Entries drawn from a collection
*****

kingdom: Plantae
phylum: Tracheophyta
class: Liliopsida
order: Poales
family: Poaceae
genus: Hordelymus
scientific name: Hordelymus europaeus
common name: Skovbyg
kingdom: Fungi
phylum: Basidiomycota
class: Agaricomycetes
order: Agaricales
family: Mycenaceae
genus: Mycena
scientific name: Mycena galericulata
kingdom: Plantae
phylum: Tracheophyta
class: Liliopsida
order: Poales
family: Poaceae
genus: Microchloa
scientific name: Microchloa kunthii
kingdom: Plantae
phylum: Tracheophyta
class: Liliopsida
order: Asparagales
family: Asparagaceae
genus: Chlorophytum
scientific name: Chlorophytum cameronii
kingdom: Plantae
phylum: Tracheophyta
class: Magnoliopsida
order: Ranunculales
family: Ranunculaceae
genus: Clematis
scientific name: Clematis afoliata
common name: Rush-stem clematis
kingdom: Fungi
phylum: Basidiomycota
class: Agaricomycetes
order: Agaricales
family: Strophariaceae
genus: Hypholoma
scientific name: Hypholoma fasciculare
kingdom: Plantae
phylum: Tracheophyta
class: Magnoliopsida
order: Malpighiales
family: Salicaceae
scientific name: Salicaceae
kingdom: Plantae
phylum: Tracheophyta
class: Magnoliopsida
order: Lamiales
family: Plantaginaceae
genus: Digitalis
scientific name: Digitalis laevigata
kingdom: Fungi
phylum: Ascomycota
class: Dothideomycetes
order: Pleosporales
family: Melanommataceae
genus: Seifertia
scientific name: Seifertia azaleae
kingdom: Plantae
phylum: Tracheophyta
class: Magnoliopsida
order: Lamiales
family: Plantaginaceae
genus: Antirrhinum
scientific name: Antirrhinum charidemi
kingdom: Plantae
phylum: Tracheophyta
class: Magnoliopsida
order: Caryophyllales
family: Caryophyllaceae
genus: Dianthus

*****

**WRITTEN EXERCISE**
Reproduce every one of the records above word for word, keeping each line as it stands.

**TASK ANSWER**
kingdom: Plantae
phylum: Tracheophyta
class: Liliopsida
order: Poales
family: Poaceae
genus: Hordelymus
scientific name: Hordelymus europaeus
common name: Skovbyg
kingdom: Fungi
phylum: Basidiomycota
class: Agaricomycetes
order: Agaricales
family: Mycenaceae
genus: Mycena
scientific name: Mycena galericulata
kingdom: Plantae
phylum: Tracheophyta
class: Liliopsida
order: Poales
family: Poaceae
genus: Microchloa
scientific name: Microchloa kunthii
kingdom: Plantae
phylum: Tracheophyta
class: Liliopsida
order: Asparagales
family: Asparagaceae
genus: Chlorophytum
scientific name: Chlorophytum cameronii
kingdom: Plantae
phylum: Tracheophyta
class: Magnoliopsida
order: Ranunculales
family: Ranunculaceae
genus: Clematis
scientific name: Clematis afoliata
common name: Rush-stem clematis
kingdom: Fungi
phylum: Basidiomycota
class: Agaricomycetes
order: Agaricales
family: Strophariaceae
genus: Hypholoma
scientific name: Hypholoma fasciculare
kingdom: Plantae
phylum: Tracheophyta
class: Magnoliopsida
order: Malpighiales
family: Salicaceae
scientific name: Salicaceae
kingdom: Plantae
phylum: Tracheophyta
class: Magnoliopsida
order: Lamiales
family: Plantaginaceae
genus: Digitalis
scientific name: Digitalis laevigata
kingdom: Fungi
phylum: Ascomycota
class: Dothideomycetes
order: Pleosporales
family: Melanommataceae
genus: Seifertia
scientific name: Seifertia azaleae
kingdom: Plantae
phylum: Tracheophyta
class: Magnoliopsida
order: Lamiales
family: Plantaginaceae
genus: Antirrhinum
scientific name: Antirrhinum charidemi
kingdom: Plantae
phylum: Tracheophyta
class: Magnoliopsida
order: Caryophyllales
family: Caryophyllaceae
genus: Dianthus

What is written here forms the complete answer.